** DATA BELOW follows **

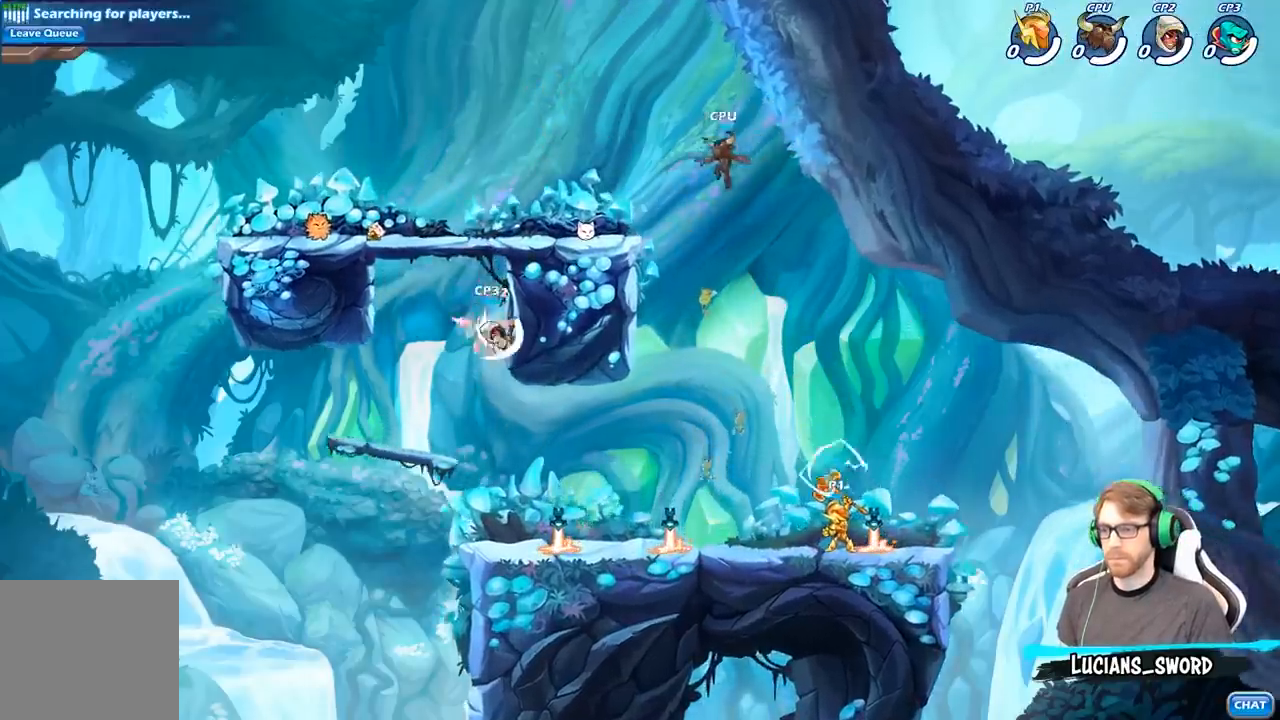
{"buttons": [], "left_stick": "left", "right_stick": "center", "events": [[200, "B", "up"], [333, "left_stick", "left"]]}
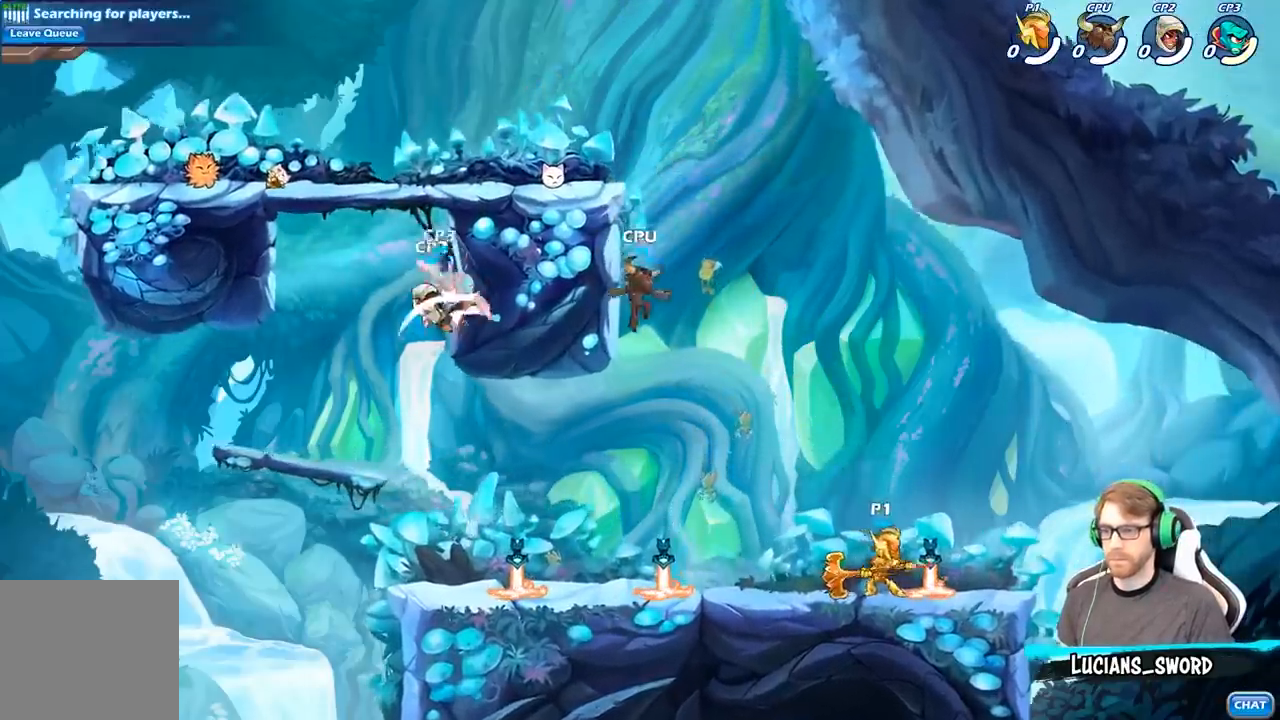
{"buttons": [], "left_stick": "center", "right_stick": "center", "events": [[267, "R2", "down"], [317, "A", "down"], [350, "X", "down"], [367, "R2", "up"], [367, "left_stick", "center"], [433, "A", "up"], [450, "X", "up"]]}
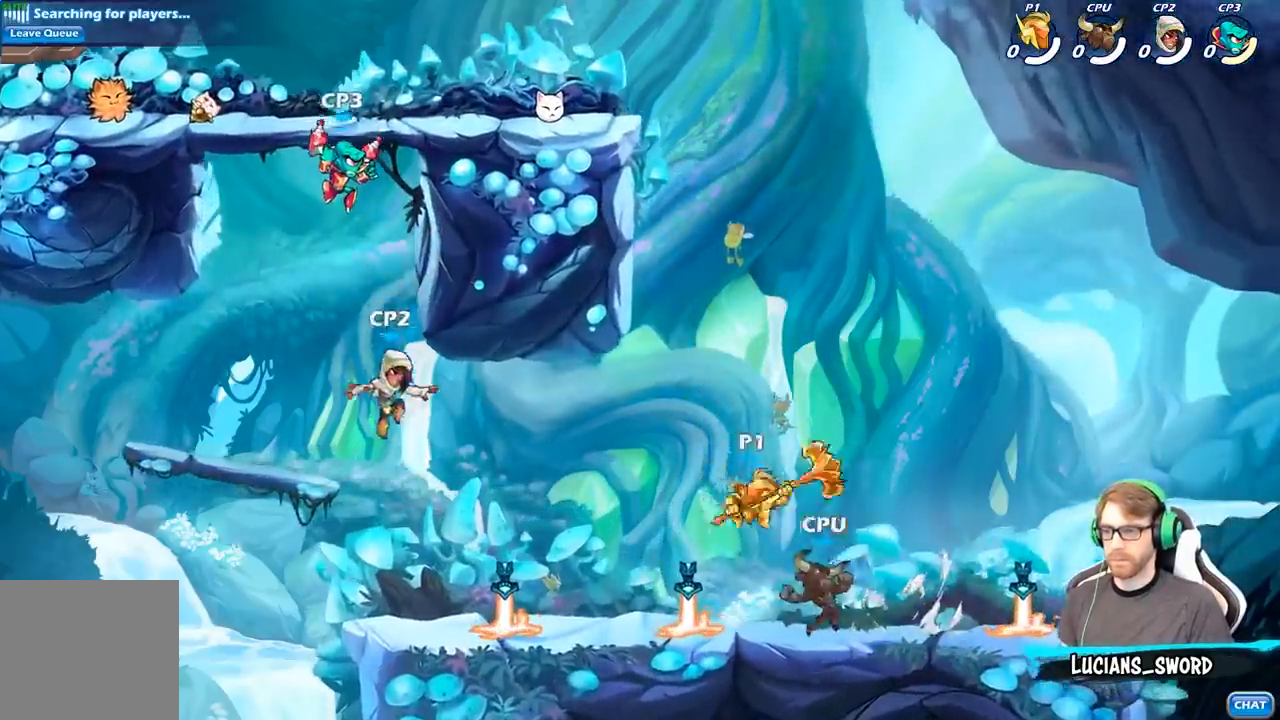
{"buttons": ["X"], "left_stick": "left", "right_stick": "center", "events": [[100, "left_stick", "left"], [500, "X", "down"]]}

** End of DATA BELOW **

__WHAT YOU SHOULD DO__: Every line holding the string "down" should be copied here, so please find those lines in the data.

__SOLVED PROBLEM__:
{"buttons": [], "left_stick": "center", "right_stick": "center", "events": [[267, "R2", "down"], [317, "A", "down"], [350, "X", "down"], [367, "R2", "up"], [367, "left_stick", "center"], [433, "A", "up"], [450, "X", "up"]]}
{"buttons": ["X"], "left_stick": "left", "right_stick": "center", "events": [[100, "left_stick", "left"], [500, "X", "down"]]}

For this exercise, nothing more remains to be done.